Por meio da assessoriaaposta ganha liverpoolimprensa da Polícia Civil do Rio, a delegada Souto disse à BBC Brasil que não descarta qualquer motivação na execuçãoaposta ganha liverpoolMatheusa, porque as investigações ainda não foram concluídas.

"Eu acho que quando falaaposta ganha liverpooldireitos humanos estamos falandoaposta ganha liverpooldiferençasaposta ganha liverpoolpersonalidades, gênero, raça, sexualidade, capacidade. Não acho que o que aconteceu com o Matheus (ela chama a irmã tanto pelo nomeaposta ganha liverpoolbatismo quanto pelo adotado mais tarde) se configure apenas na questão da LGBTfobia. Envolve racismo, muitas coisas" e não pode ser tratado na superficialidade.

"Tiraram o maior direito dela, que era oaposta ganha liverpoolviver. Então, espero que sejam criados espaços para falaraposta ganha liverpooldireitos humanos", diz ela, que espera que os criminosos sejam punidos.

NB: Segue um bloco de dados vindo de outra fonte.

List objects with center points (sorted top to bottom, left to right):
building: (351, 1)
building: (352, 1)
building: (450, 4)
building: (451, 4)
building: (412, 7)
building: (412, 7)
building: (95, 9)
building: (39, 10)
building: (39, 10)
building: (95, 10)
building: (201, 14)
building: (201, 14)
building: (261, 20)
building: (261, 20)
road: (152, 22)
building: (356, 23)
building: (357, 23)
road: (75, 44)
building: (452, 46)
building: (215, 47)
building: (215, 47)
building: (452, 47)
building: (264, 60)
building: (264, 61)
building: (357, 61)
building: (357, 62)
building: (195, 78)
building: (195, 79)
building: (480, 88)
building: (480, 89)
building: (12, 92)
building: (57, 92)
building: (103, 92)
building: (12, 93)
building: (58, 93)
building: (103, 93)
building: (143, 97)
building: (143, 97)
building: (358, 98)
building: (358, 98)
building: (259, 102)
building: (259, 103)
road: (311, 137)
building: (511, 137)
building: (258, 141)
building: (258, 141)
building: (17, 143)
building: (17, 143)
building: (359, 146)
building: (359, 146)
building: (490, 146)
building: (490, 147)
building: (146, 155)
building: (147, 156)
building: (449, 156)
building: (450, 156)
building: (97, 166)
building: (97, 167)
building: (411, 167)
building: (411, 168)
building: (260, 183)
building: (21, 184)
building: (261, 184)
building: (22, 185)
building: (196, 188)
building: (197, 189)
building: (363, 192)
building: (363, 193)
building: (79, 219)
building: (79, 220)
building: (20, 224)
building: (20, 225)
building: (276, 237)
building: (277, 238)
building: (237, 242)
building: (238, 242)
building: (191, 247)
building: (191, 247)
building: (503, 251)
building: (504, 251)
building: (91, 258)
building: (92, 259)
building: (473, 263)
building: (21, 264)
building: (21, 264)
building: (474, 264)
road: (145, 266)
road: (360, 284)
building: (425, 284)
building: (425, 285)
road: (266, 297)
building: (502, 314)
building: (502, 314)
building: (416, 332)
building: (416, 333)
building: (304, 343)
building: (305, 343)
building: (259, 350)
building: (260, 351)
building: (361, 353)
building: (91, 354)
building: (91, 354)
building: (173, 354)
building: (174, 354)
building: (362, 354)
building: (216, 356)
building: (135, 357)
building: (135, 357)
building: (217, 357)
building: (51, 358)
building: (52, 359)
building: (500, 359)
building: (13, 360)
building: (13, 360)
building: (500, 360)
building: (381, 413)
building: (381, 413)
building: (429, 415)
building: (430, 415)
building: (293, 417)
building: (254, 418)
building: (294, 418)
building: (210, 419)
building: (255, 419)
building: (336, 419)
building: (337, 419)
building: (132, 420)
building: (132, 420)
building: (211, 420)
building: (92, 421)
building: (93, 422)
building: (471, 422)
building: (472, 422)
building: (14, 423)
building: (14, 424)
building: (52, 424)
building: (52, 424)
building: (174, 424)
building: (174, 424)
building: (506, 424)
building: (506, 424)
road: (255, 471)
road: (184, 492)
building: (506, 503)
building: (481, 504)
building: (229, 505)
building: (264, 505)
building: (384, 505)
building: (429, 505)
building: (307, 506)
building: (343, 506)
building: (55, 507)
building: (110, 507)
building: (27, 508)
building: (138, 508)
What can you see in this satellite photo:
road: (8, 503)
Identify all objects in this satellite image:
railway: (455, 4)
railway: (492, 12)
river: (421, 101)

Trabalhoaposta ganha liverpoolfaculdadeaposta ganha liverpoolMatheusa Passareli

Crédito, Reprodução/Gabe Passareli

Legenda da foto, Trechoaposta ganha liverpoolum fanzine que Matheusa fez como trabalhoaposta ganha liverpoolfaculdadeaposta ganha liverpool2017, chamado 'O Rioaposta ganha liverpoolJaneiro continua lindo e opressor'

"O que aconteceu com o Matheus é mais um exemploaposta ganha liverpoolque as violências sobre muitos corpos ainda estão acontecendo. E muitos corpos acabam sendo mais mortos dos que outros. Mas a gente não pode naturalizar o sofrimento. Eu não vou permitir que essa dor vire paralisia. Luto é verbo e eu continuo lutando."

A irmãaposta ganha liverpoolMatheusa também diz que não tolerará qualquer tipoaposta ganha liverpoolcomentário que pretenda questionar o comportamento dela ou tentar fazer algum tipoaposta ganha liverpoolassociação ao crime como causaaposta ganha liverpoolsua morte. "Se isso vier a acontecer, essas pessoas serão responsabilizadas. Afinal, crimeaposta ganha liverpoolódio também é crime."

Para Gabe, os assassinatosaposta ganha liverpoolMatheusa e Marielle Franco, no intervaloaposta ganha liverpooldois meses no Rio, dialogamaposta ganha liverpooluma certa maneira. "Se eu puder fazer uma interseção entre esses assassinatos é: por que figuras tão representativas na nossa atualidade continuam morrendo? Imagina a quantidadeaposta ganha liverpoolmortos que nem chegam até a gente", diz. "E tanto o corpo da Matheusa quanto o da Marielle sãoaposta ganha liverpoolnegros. Mortes como essas só fazem a manutenção da escravidão e a tentantivaaposta ganha liverpoolextermínio do povo negro."